Thank you for sharing your experiences you are so brave and you are letting people know out there that they are not alone especially for those who feel they don't have a voice. You are stronger than you realize and an inspiration and suvivor to others you make me want to be a better person
I cannot imagine being traumatized like this. The children of a very good friend of mine also suffered the death of their dog when their dad (a policeman) shot it purposely to punish them. It put these boys in such a state that one ended up a druggie. The other boy struggled for many years after that also. I hope one day your father will experience the suffering he caused you and your mother. Thank you for sharing. You are a gifted writer!
That was Great, and once completed, sure to be a page turner, great read.... Welcome to HP!
Thank you so much, dejajolie. Thanks for such a nice welcome. I have some reading to catch up on with from all of you great people.

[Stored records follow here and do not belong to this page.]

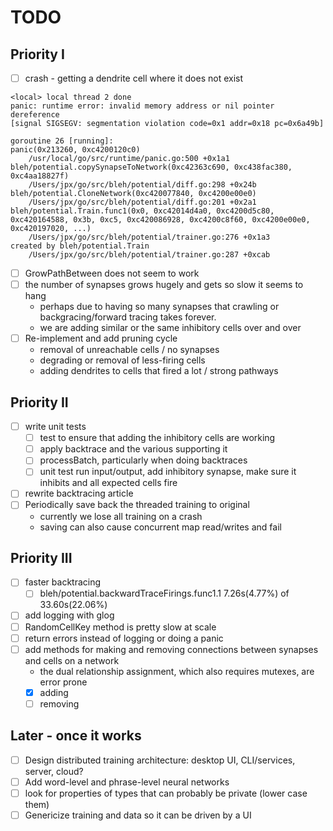 # TODO

## Priority I
- [ ] crash - getting a dendrite cell where it does not exist
```
<local> local thread 2 done
panic: runtime error: invalid memory address or nil pointer dereference
[signal SIGSEGV: segmentation violation code=0x1 addr=0x18 pc=0x6a49b]

goroutine 26 [running]:
panic(0x213260, 0xc4200120c0)
	/usr/local/go/src/runtime/panic.go:500 +0x1a1
bleh/potential.copySynapseToNetwork(0xc42363c690, 0xc438fac380, 0xc4aa18827f)
	/Users/jpx/go/src/bleh/potential/diff.go:298 +0x24b
bleh/potential.CloneNetwork(0xc420077840, 0xc4200e00e0)
	/Users/jpx/go/src/bleh/potential/diff.go:201 +0x2a1
bleh/potential.Train.func1(0x0, 0xc42014d4a0, 0xc4200d5c80, 0xc420164588, 0x3b, 0xc5, 0xc420086928, 0xc4200c8f60, 0xc4200e00e0, 0xc420197020, ...)
	/Users/jpx/go/src/bleh/potential/trainer.go:276 +0x1a3
created by bleh/potential.Train
	/Users/jpx/go/src/bleh/potential/trainer.go:287 +0xcab
```
- [ ] GrowPathBetween does not seem to work
- [ ] the number of synapses grows hugely and gets so slow it seems to hang
  - perhaps due to having so many synapses that crawling or backgracing/forward tracing takes forever.
  - we are adding similar or the same inhibitory cells over and over
- [ ] Re-implement and add pruning cycle
  - removal of unreachable cells / no synapses
  - degrading or removal of less-firing cells
  - adding dendrites to cells that fired a lot / strong pathways

## Priority II
- [ ] write unit tests
  - [ ] test to ensure that adding the inhibitory cells are working
  - [ ] apply backtrace and the various supporting it
  - [ ] processBatch, particularly when doing backtraces
  - [ ] unit test run input/output, add inhibitory synapse, make sure it inhibits and all expected cells fire
- [ ] rewrite backtracing article
- [ ] Periodically save back the threaded training to original
    - currently we lose all training on a crash
    - saving can also cause concurrent map read/writes and fail

## Priority III
- [ ] faster backtracing
  - [ ] bleh/potential.backwardTraceFirings.func1.1 7.26s(4.77%) of 33.60s(22.06%)
- [ ] add logging with glog
- [ ] RandomCellKey method is pretty slow at scale
- [ ] return errors instead of logging or doing a panic
- [ ] add methods for making and removing connections between synapses and cells on a network
    - the dual relationship assignment, which also requires mutexes, are error prone
    - [x] adding
    - [ ] removing

## Later - once it works
- [ ] Design distributed training architecture: desktop UI, CLI/services, server, cloud?
- [ ] Add word-level and phrase-level neural networks
- [ ] look for properties of types that can probably be private (lower case them)
- [ ] Genericize training and data so it can be driven by a UI
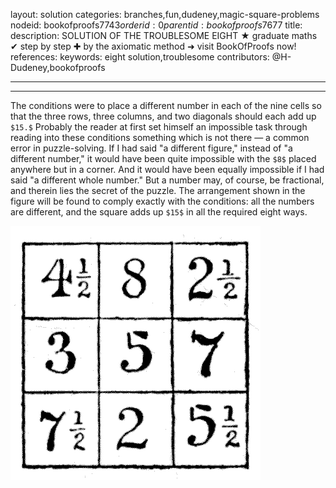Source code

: layout: solution
categories: branches,fun,dudeney,magic-square-problems
nodeid: bookofproofs$7743
orderid: 0
parentid: bookofproofs$7677
title: 
description: SOLUTION OF THE TROUBLESOME EIGHT &#9733; graduate maths &#10004; step by step &#10010; by the axiomatic method &#10140; visit BookOfProofs now!
references: 
keywords: eight solution,troublesome
contributors: @H-Dudeney,bookofproofs

---


---

The conditions were to place a different number in each of the nine cells so that the three rows, three columns, and two diagonals should each add up `$15.$` Probably the reader at first set himself an impossible task through reading into these conditions something which is not there — a common error in puzzle-solving. If I had said "a different figure," instead of "a different number," it would have been quite impossible with the `$8$` placed anywhere but in a corner. And it would have been equally impossible if I had said "a different whole number." But a number may, of course, be fractional, and therein lies the secret of the puzzle. The arrangement shown in the figure will be found to comply exactly with the conditions: all the numbers are different, and the square adds up `$15$` in all the required eight ways.

![a399](https://github.com/bookofproofs/bookofproofs.github.io/blob/main/_sources/_assets/images/dudeney/a399.png?raw=true)
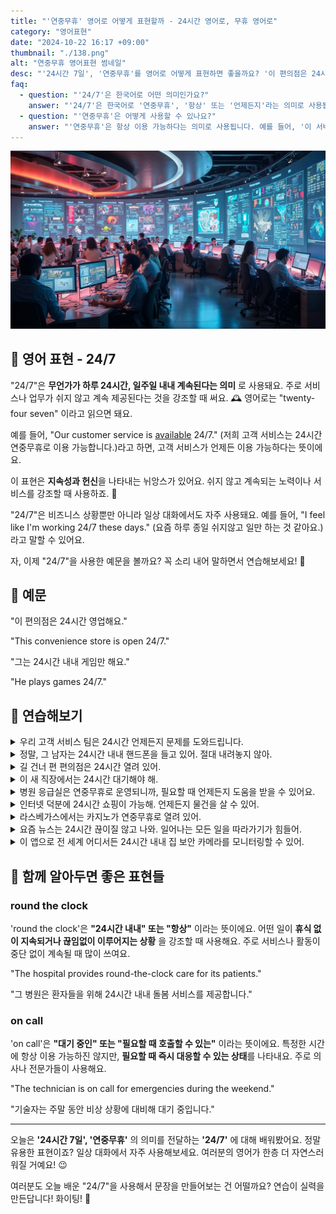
 ```yaml
---
title: "'연중무휴' 영어로 어떻게 표현할까 - 24시간 영어로, 무휴 영어로"
category: "영어표현"
date: "2024-10-22 16:17 +09:00"
thumbnail: "./138.png"
alt: "연중무휴 영어표현 썸네일"
desc: "'24시간 7일', '연중무휴'를 영어로 어떻게 표현하면 좋을까요? '이 편의점은 24시간 영업해요.', '그는 24시간 내내 게임만 해요.' 등을 영어로 표현하는 법을 배워봅시다. 다양한 예문을 통해서 연습하고 본인의 표현으로 만들어 보세요."
faq:
  - question: "'24/7'은 한국어로 어떤 의미인가요?"
    answer: "'24/7'은 한국어로 '연중무휴', '항상' 또는 '언제든지'라는 의미로 사용됩니다. 이는 언제든지 이용 가능하다는 것을 나타냅니다."
  - question: "'연중무휴'은 어떻게 사용할 수 있나요?"
    answer: "'연중무휴'은 항상 이용 가능하다는 의미로 사용됩니다. 예를 들어, '이 서비스는 연중무휴로 운영됩니다'는 'This service operates 24/7'로 번역할 수 있습니다."
---
```


![24/7 control center](./138-1.jpeg)

## 🌟 영어 표현 - 24/7

"24/7"은 **무언가가 하루 24시간, 일주일 내내 계속된다는 의미** 로 사용돼요. 주로 서비스나 업무가 쉬지 않고 계속 제공된다는 것을 강조할 때 써요. 🕰️ 영어로는 "twenty-four seven" 이라고 읽으면 돼요.

예를 들어, "Our customer service is [available](/blog/in-english/188.available/) 24/7." (저희 고객 서비스는 24시간 연중무휴로 이용 가능합니다.)라고 하면, 고객 서비스가 언제든 이용 가능하다는 뜻이에요.

이 표현은 **지속성과 헌신**을 나타내는 뉘앙스가 있어요. 쉬지 않고 계속되는 노력이나 서비스를 강조할 때 사용하죠. 💪

"24/7"은 비즈니스 상황뿐만 아니라 일상 대화에서도 자주 사용돼요. 예를 들어, "I feel like I'm working 24/7 these days." (요즘 하루 종일 쉬지않고 일만 하는 것 같아요.)라고 말할 수 있어요.

자, 이제 "24/7"을 사용한 예문을 볼까요? 꼭 소리 내어 말하면서 연습해보세요! 🚀

<script async src="https://pagead2.googlesyndication.com/pagead/js/adsbygoogle.js?client=ca-pub-1465612013356152"
     crossorigin="anonymous"></script>
<!-- engple-horizontal-ad -->

<ins class="adsbygoogle"
     style="display:block"
     data-ad-client="ca-pub-1465612013356152"
     data-ad-slot="2106896038"
     data-ad-format="auto"
     data-full-width-responsive="true"></ins>

<script>
     (adsbygoogle = window.adsbygoogle || []).push({});
</script>

## 📖 예문

"이 편의점은 24시간 영업해요."

"This convenience store is open 24/7."

"그는 24시간 내내 게임만 해요."

"He plays games 24/7."

## 💬 연습해보기

<details>
<summary>우리 고객 서비스 팀은 24시간 언제든지 문제를 도와드립니다.</summary>
<span>Our customer service team is <a href="/blog/in-english/188.available/">available</a> 24/7 to assist you with any issues.</span>
</details>

<details>
<summary>정말, 그 남자는 24시간 내내 핸드폰을 들고 있어. 절대 내려놓지 않아.</summary>
<span>I swear, that guy's on his phone 24/7. He never puts it down.</span>
</details>

<details>
<summary>길 건너 편 편의점은 24시간 열려 있어.</summary>
<span>The convenience store down the street is open 24/7.</span>
</details>

<details>
<summary>이 새 직장에서는 24시간 대기해야 해.</summary>
<span>With this new job, I'm expected to be <a href="/blog/in-english/142.on-call/">on call</a> 24/7.</span>
</details>

<details>
<summary>병원 응급실은 연중무휴로 운영되니까, 필요할 때 언제든지 도움을 받을 수 있어요.</summary>
<span>The hospital's emergency room operates 24/7, so you can always get help if you need it.</span>
</details>

<details>
<summary>인터넷 덕분에 24시간 쇼핑이 가능해. 언제든지 물건을 살 수 있어.</summary>
<span>The internet has made shopping possible 24/7. You can buy stuff <a href="/blog/in-english/153.anytime/">anytime</a> you want.</span>
</details>

<details>
<summary>라스베가스에서는 카지노가 연중무휴로 열려 있어.</summary>
<span>In Vegas, the casinos are open 24/7.</span>
</details>

<details>
<summary>요즘 뉴스는 24시간 끊이질 않고 나와. 일어나는 모든 일을 따라가기가 힘들어.</summary>
<span>The news cycle these days is 24/7. It's hard to <a href="/blog/vocab-1/027.keep-up-with/">keep up with</a> everything that's happening.</span>
</details>

<details>
<summary>이 앱으로 전 세계 어디서든 24시간 내내 집 보안 카메라를 모니터링할 수 있어.</summary>
<span>With this app, you can monitor your home security cameras 24/7 from anywhere in the world.</span>
</details>

## 🤝 함께 알아두면 좋은 표현들

### round the clock

'round the clock'은 **"24시간 내내" 또는 "항상"** 이라는 뜻이에요. 어떤 일이 **휴식 없이 지속되거나 끊임없이 이루어지는 상황** 을 강조할 때 사용해요. 주로 서비스나 활동이 중단 없이 계속될 때 많이 쓰여요.

"The hospital provides round-the-clock care for its patients."

"그 병원은 환자들을 위해 24시간 내내 돌봄 서비스를 제공합니다."

### on call

'on call'은 **"대기 중인" 또는 "필요할 때 호출할 수 있는"** 이라는 뜻이에요. 특정한 시간에 항상 이용 가능하진 않지만, **필요할 때 즉시 대응할 수 있는 상태**를 나타내요. 주로 의사나 전문가들이 사용해요.

"The technician is on call for emergencies during the weekend."

"기술자는 주말 동안 비상 상황에 대비해 대기 중입니다."

---

오늘은 **'24시간 7일', '연중무휴'** 의 의미를 전달하는 **'24/7'** 에 대해 배워봤어요. 정말 유용한 표현이죠? 일상 대화에서 자주 사용해보세요. 여러분의 영어가 한층 더 자연스러워질 거예요! 😉

여러분도 오늘 배운 "24/7"을 사용해서 문장을 만들어보는 건 어떨까요? 연습이 실력을 만든답니다! 화이팅! 💪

Powerful stuff. My heart goes out.
Luke.
Thanks, very much L. I appreciate your reading this very much.
You are a winner and very brave. Although my heart bleeds reading your story, it also rejoices that you were able to find yourself and to forgive your father. We all have the power to make our realities and it seems to me you are making yours well. Hugs!
good and touching story,you are brave too, finally you have forgiven your dad and thats the nicest thing as a parent myself..
Yes, forgiveness is sweet, particularly when it was sought after for over four decades. Thank you for reading.
Through all of the pain you managed to forgive your dad you are such a strong person. Thinking about our pets then and now I could not imagine seeing them shot and laying limp that would be horrifying. I commend you again for a well written hub and have been mesmerized by your writing and talent again thank you for letting us in you have touched my heart. :)
Again, thanks for your kind words, AEvans. I'm struggling a bit as to what to write next. There are just so many things I need to address, but getting it all organized is sometimes a little overwhelming. But I hope to keep publishing these "chapters" regularly.
Revive I know how complicated it is just keep on writing your words are powerful and are going to inspire so many, I will definitely check back to see what is new, but do not lapse for long periods of time it will then become more difficult to write.
Keep purifying yourself here. Its good
Thanks, cally2. Thanks for reading.
















mistywild says:
5 weeks ago
Wow. Keep on releasing it. It helps ease the pain.